In der aktuellen Saison konnte sie nun ungebremst durch etwaige Erkältungen an die Spitze stürmen – eine Situation, der man bei einer Weltmeisterschaft erst einmal gerecht werden muss. „Franzi ist gerade der Schirm, der über der Damenmannschaft gespannt ist“, sagte Sportdirektor Felix Bitterling, „sie macht es toll, sie ist unglaublich entspannt, ruht in sich, vertraut sich einfach selbst. Das zahlt sich aus.“ Druck verspürte sie natürlich trotzdem vor diesem Rennen, aber ihre Herangehensweise war eine positive: „Als der Countdown beim Start runtergangen ist, habe ich eigentlich nur drüber nachgedacht, dass es cool ist, dass ich dabei bin, dass ich heute starten kann. Das hat mir eine gewisse Gelassenheit mitgegeben“, sagte Preuß.

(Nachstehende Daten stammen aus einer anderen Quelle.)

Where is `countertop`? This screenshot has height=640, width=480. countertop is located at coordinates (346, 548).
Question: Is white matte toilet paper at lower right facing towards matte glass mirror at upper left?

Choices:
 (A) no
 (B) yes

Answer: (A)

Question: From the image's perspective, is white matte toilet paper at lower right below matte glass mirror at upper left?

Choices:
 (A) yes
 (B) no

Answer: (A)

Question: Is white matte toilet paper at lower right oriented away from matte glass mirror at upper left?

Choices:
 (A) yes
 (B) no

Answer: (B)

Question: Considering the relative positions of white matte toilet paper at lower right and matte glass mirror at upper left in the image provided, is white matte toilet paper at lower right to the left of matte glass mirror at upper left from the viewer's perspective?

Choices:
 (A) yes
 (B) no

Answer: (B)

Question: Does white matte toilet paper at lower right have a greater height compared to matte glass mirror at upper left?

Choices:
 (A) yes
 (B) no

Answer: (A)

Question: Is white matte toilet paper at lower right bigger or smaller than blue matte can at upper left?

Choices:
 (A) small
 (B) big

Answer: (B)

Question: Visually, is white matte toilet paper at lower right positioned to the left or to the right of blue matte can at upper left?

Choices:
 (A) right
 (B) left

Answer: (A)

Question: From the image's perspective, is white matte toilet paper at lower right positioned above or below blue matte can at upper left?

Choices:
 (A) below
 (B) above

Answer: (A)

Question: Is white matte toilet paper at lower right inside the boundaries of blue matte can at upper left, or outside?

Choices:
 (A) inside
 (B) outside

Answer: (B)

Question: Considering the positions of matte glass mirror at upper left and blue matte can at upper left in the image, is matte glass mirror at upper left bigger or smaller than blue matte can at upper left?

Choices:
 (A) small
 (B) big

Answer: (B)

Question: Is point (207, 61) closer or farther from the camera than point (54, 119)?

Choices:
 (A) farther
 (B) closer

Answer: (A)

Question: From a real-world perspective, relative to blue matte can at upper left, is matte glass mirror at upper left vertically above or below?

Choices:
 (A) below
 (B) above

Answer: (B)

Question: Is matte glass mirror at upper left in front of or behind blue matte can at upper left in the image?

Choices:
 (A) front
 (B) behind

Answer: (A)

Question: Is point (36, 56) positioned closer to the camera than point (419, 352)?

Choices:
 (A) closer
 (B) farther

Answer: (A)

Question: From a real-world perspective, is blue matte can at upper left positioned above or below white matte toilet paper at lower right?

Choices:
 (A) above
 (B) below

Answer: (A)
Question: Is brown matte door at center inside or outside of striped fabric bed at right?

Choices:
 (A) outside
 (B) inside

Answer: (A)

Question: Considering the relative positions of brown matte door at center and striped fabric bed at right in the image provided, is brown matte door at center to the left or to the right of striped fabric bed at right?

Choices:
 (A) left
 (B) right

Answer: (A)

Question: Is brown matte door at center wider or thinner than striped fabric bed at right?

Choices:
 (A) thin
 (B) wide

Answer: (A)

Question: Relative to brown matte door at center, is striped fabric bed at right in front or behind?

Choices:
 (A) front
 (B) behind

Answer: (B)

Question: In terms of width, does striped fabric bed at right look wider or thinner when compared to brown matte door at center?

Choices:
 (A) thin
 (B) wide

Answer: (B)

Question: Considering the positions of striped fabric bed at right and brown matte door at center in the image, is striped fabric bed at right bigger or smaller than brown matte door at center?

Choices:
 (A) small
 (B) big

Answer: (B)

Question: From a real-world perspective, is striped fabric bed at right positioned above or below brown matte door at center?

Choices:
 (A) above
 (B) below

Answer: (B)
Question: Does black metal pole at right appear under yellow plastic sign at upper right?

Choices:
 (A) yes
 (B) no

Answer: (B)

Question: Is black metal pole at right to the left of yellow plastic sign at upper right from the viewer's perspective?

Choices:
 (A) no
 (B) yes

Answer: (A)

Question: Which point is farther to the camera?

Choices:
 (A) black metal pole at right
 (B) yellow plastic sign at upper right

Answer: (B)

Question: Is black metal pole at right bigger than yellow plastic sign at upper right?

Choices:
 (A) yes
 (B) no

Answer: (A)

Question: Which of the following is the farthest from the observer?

Dass ihr die Französin Braisaz-Bouchet den Titel wegschnappte, verkraftete die Deutsche dann auch recht schnell. Sie genieße es vielmehr, sagte Preuß, dass sie wieder auf der „richtigen Seite des Grats“ sei bei dieser Wanderung. Dann verschwand sie in den Abend, mit dieser Medaille und einem Lachen im Gesicht.